Nächster Schritt: Wir hatte damals noch keine Papierkopien von Kriegstagebüchern und auch noch längst nicht alle Mikrofilmrollen mit den von den USA nach Kriegsende abfotografierten Kriegstagebüchern. Gerade von den infrage kommenden U-Booten war nur wenig Material vorhanden.

KptLt Hans Hunger - Kommandant von U 336 (gefallen am 04.10.1943)
KptLt Hans Hunger – Kommandant von U 336 (gefallen am 04.10.1943)

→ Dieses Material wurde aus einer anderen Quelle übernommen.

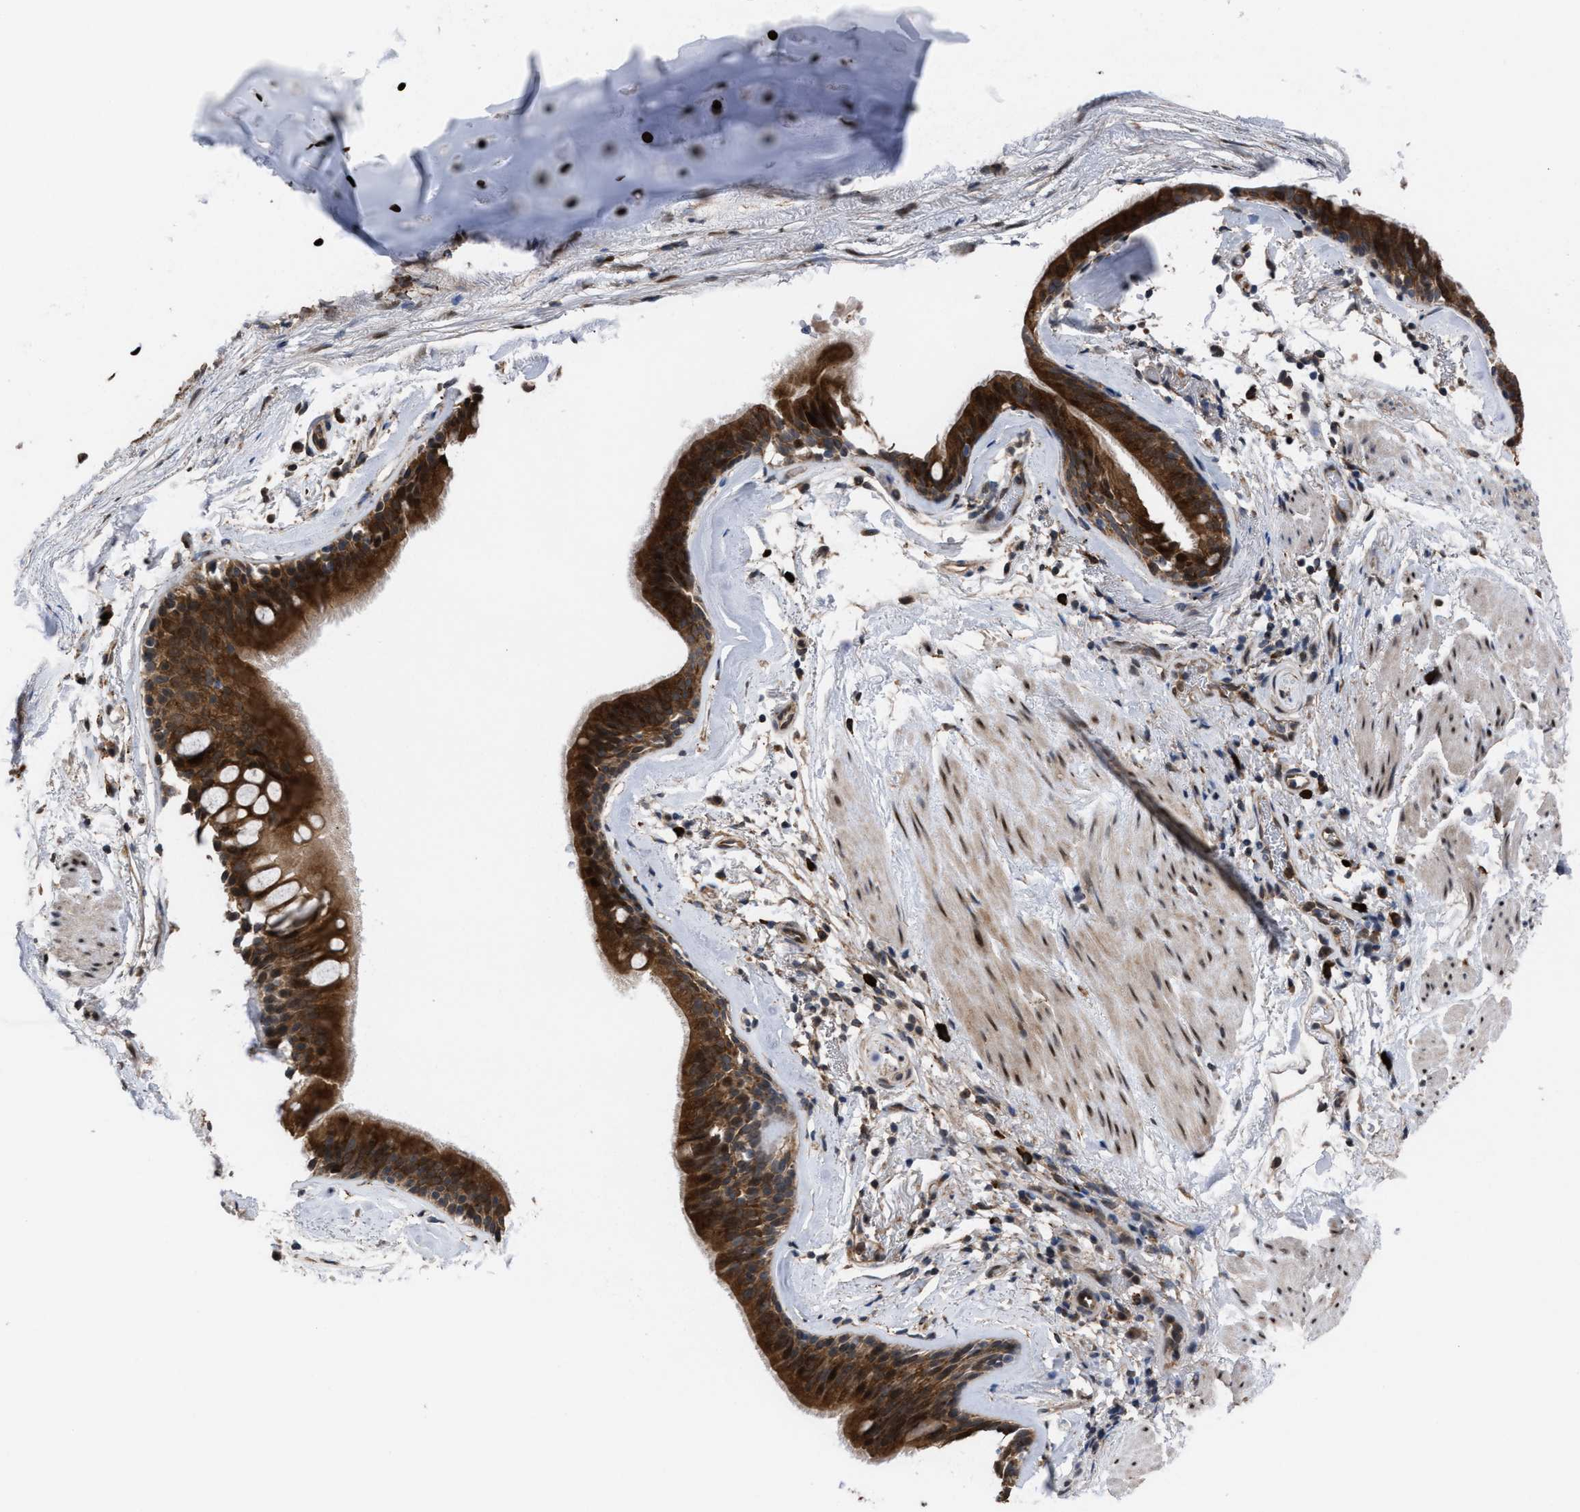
{"staining": {"intensity": "strong", "quantity": ">75%", "location": "cytoplasmic/membranous"}, "tissue": "bronchus", "cell_type": "Respiratory epithelial cells", "image_type": "normal", "snomed": [{"axis": "morphology", "description": "Normal tissue, NOS"}, {"axis": "topography", "description": "Cartilage tissue"}], "caption": "Human bronchus stained for a protein (brown) reveals strong cytoplasmic/membranous positive staining in about >75% of respiratory epithelial cells.", "gene": "TP53BP2", "patient": {"sex": "female", "age": 63}}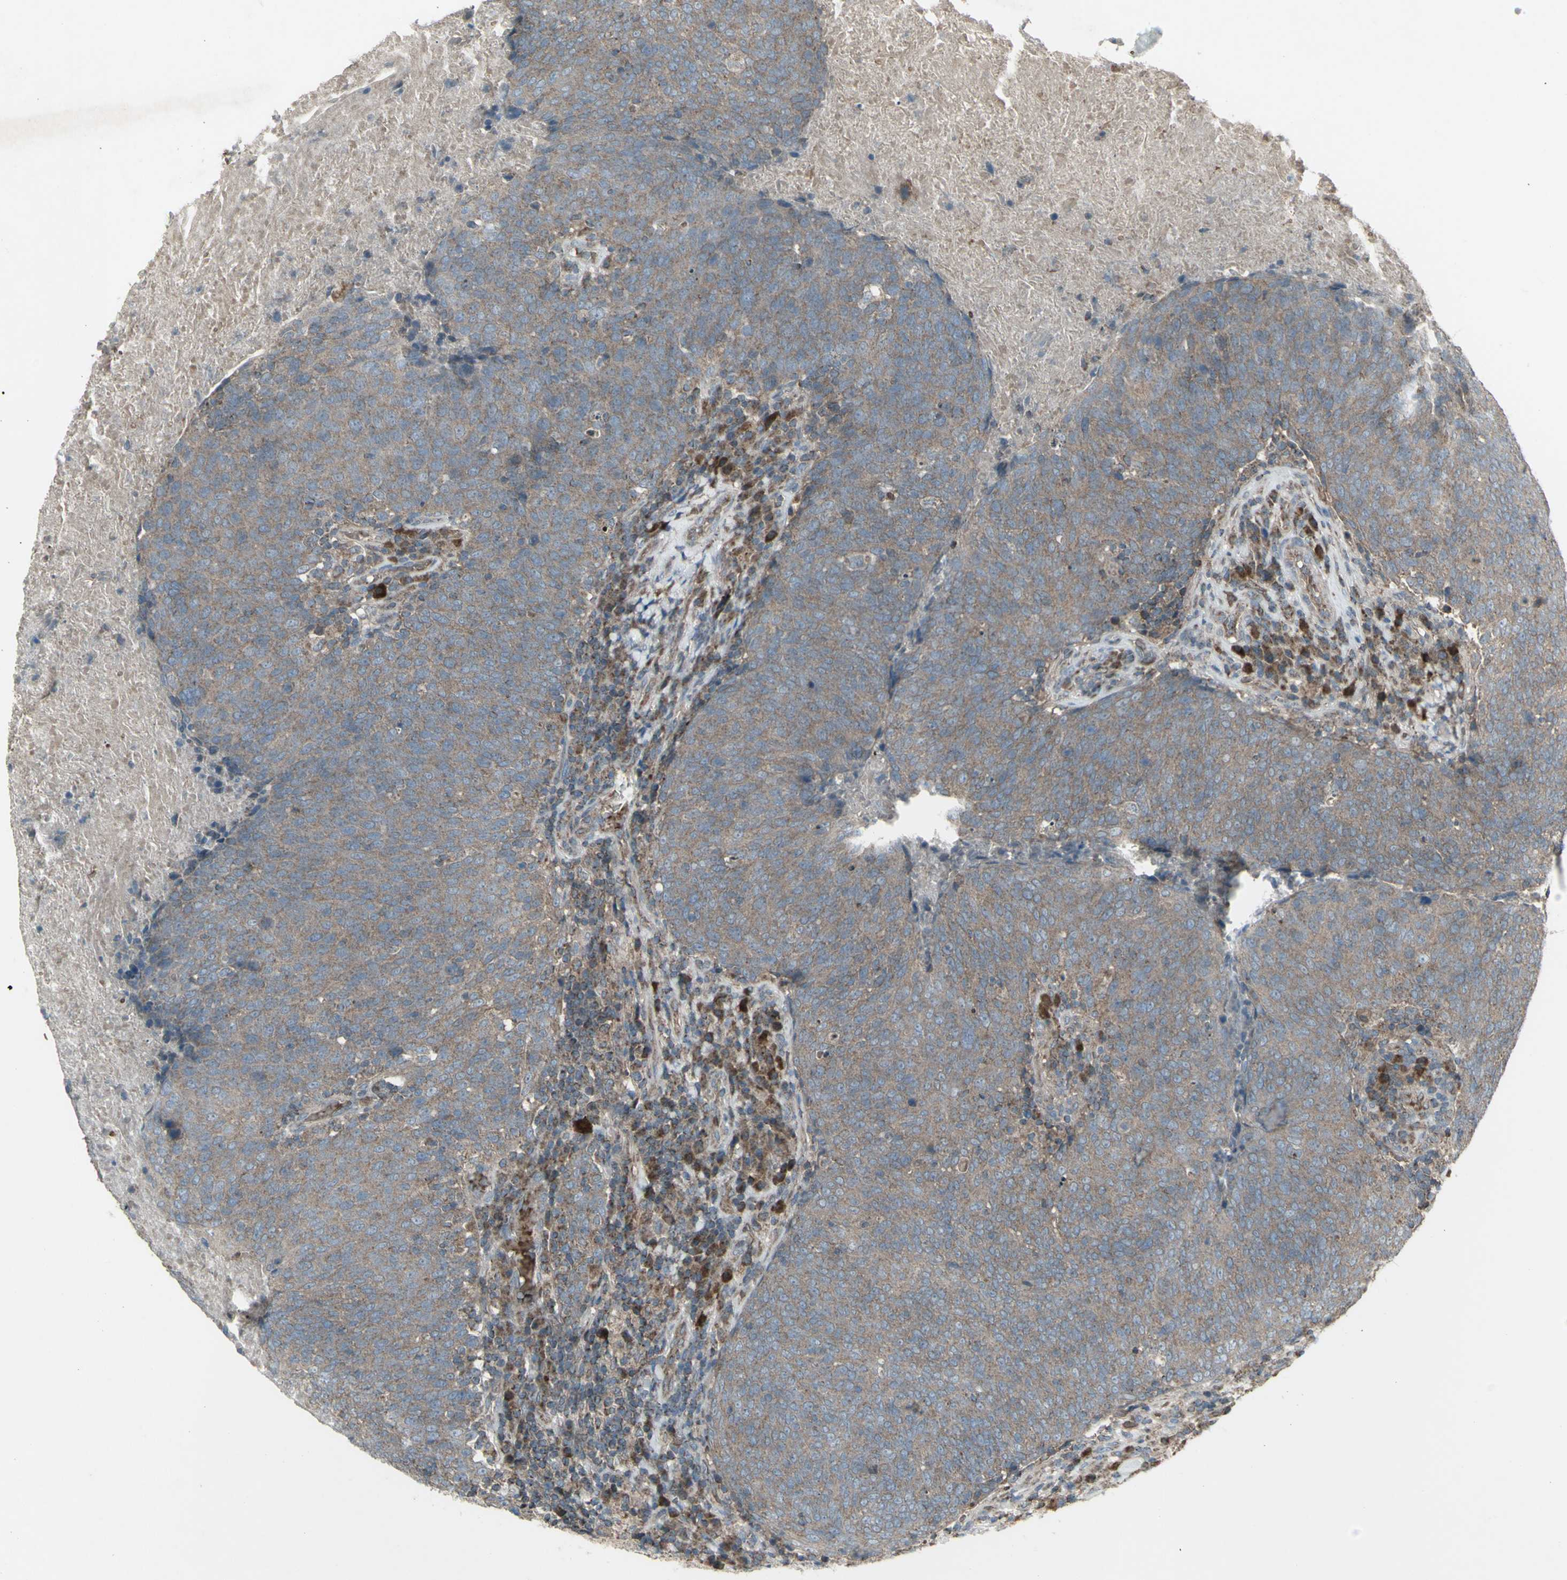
{"staining": {"intensity": "weak", "quantity": ">75%", "location": "cytoplasmic/membranous"}, "tissue": "head and neck cancer", "cell_type": "Tumor cells", "image_type": "cancer", "snomed": [{"axis": "morphology", "description": "Squamous cell carcinoma, NOS"}, {"axis": "morphology", "description": "Squamous cell carcinoma, metastatic, NOS"}, {"axis": "topography", "description": "Lymph node"}, {"axis": "topography", "description": "Head-Neck"}], "caption": "High-magnification brightfield microscopy of squamous cell carcinoma (head and neck) stained with DAB (3,3'-diaminobenzidine) (brown) and counterstained with hematoxylin (blue). tumor cells exhibit weak cytoplasmic/membranous positivity is identified in about>75% of cells.", "gene": "SHC1", "patient": {"sex": "male", "age": 62}}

Ich hatte aber tausende von Kontakten mit ehemaligen U-Bootfahrern. Nun rief oder schrieb ich die noch lebenden Kameraden von den U-Booten an, die auf den von mir ermittelten Booten gefahren sind und schilderte die Suchanfrage. Ich war schon kurz davor verzweifelt aufzugeben, da reagierte ein ehemaliger U-Bootfahrer, der Mechanikermaat Edwin Schimming aus Rendsburg, mit einem Brief vom 05.01.1988: „Ja, das waren wir!“ Er war damals an Bord von U 336 auf dessen 3. Unternehmung (02.03.1943 Brest aus – 11.04.1943 Brest ein), und schrieb, wie er damals durch Zufall auf der Brücke gewesen sei, als das Rettungsboot gesichtet wurde und die 6 vollkommen salzüberkrusteten und halb verdursteten amerikanischen Seeleute an Bord seines U-Bootes gebracht wurden. Das war am 05.04.1943, also wirklich 41 Tage nach der Versenkung von deren Schiff – und es war auf Position 50°20´N und 025°50´W. Meine Berechnungen hatten also gestimmt! Nachträglich konnte ich das später in dem uns dann im Archiv zur Verfügung stehenden Kriegstagebuch von U 336 nachvollziehen. U 336 wurde übrigens auf seiner 5. Feindfahrt am 05.10.1943 in der Dänemark-Straße ersenkt, von der 50köpfigen Besatzung überlebt niemand.

Was mich nun besonders glücklich machte, war die ein weiteres Mal gelungene Möglichkeit, ehemalige Gegner und deren Angehörige zusammenzuführen und zu Freunden werden zu lassen.

Leider war die Freude im Fall der Jonathan Sturges zu früh: Als ich einem Freund des U-Boot Archivs in den USA das gute Ergebnis meiner Nachforschungen und eine Einladung von mir und jenem ehemaligen Besatzungsmitglied von U 336 übermitteln wollte, war der amerikanische Seemann der Jonathan Sturges inzwischen verstorben. So wird er hoffentlich im Mariner-Himmel seine Antwort bekommen und dort seinem Retter begegnen, der nämlich auch bald verstorben ist.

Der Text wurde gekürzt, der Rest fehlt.